Now, with the same equations I derived, assuming a switching frequency of 50KHz, the required capacitor for the same circuit would only be 1.33uF, but I don’t really think that’s the issue here. I think the issue is that the dude put a switcher in a case and slapped an LM317 on the end, when the whole thing could have been powered from the transformer which is also in the box (and WHY is it there? I still don’t get it, lol). The caps he has on the front end of the supplies are more than enough to take care of the voltage ripple from a transformer.
@Jake
I have no doubts “my” formula for ripple
C = I*t/dU = I/(2f*dU) (for full bridge rectifier)
is correct. Just to be sure, a quick question to my friend Google gave wiki link that confirms the same
http://en.wikipedia.org/wiki/Ripple_(electrical)
This is for the ripple imemdiatelly after the trafo/bridge, and if regulated output voltage is quite lower then one getting in minus designed ripple, ripple is NOT (that) critical as serial shunt (transistor) “eats” it away, but we were tolking the principle, not actual realization.
How did you get 1100uF?
It looks to me that he’s also using all other outputs from the switcher (like 5V/bigAmps), so if nothing else that justifies recicled switcher vs. trafo/bridge, hope you’ll agree with that.
But asside this realy good technical exchange, my original point was about calling somone’s work stupid :)
My math is probably flawed as well, but yeah, back to the original point – A great amount of the stuff posted to this site is not worth reading. IMO this post falls in to that category, and I therefore reserve the right to call it stupid!!!
I would be much more comfortable with a grounded metal case for something like this.

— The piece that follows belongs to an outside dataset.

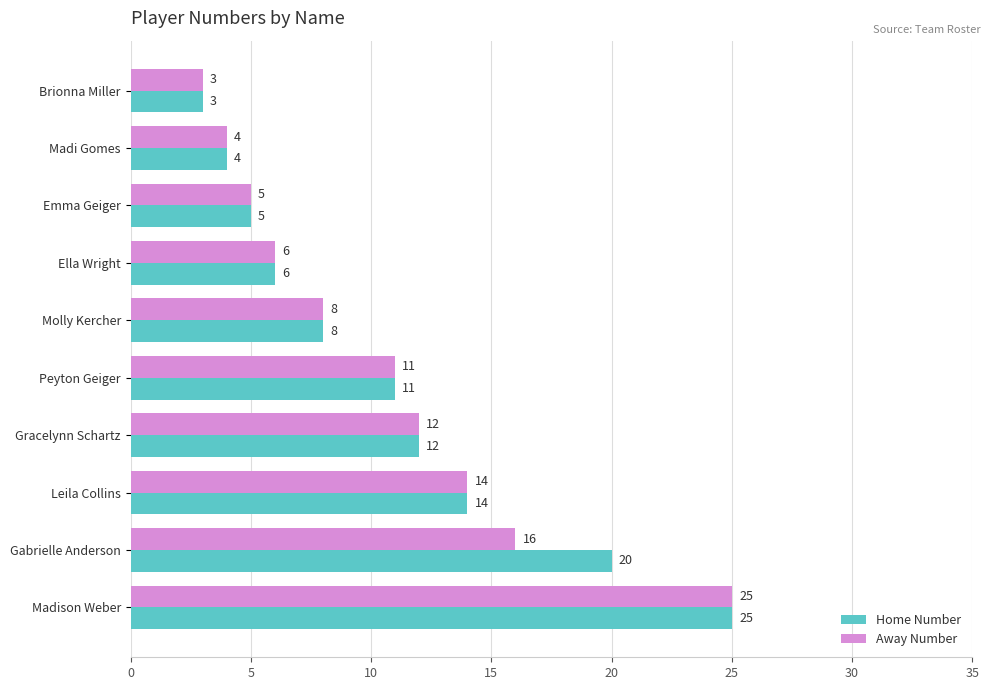

Which series has the largest total across all categories?

Home Number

I never use plastic for something that plugs into the wall. I don’t trust my own wiring enough.
There are a million and one better power supply plans on the internet. This one makes horrible use of space, and I’m guessing that it has a hell of a time staying upright when you’re making connections to it. This could easily have been installed in a recycled housing from an old stereo or something. Anything is better than a plastic drill case.
@Jake, All
Has anyone ever found a switching DC/DC that allows variable output that’s not limited to a very narrow output range.
I’m not an expert, but it sounds close to imposible to get it done because of the impact Ui/Uo and max current have on required L.
Would be so cool to have 0-30V / 3A without the need to deploy some elaborate design
I’ve been playing with analog output stage that gets the input feed from multistaged switcher (switching supply that has different configurations for diferent voltage ranges), so different output range “triggers” different input range, so it keeps disipation on the serial shunt in check.
hi i have a engine that makes power. I have 2 wires 1 for possitive the other for negitive.i hook then to a light and it just pops the buld.so i need to put a gegulator between whitch wires the poss or neg??and then i bolt it to the body??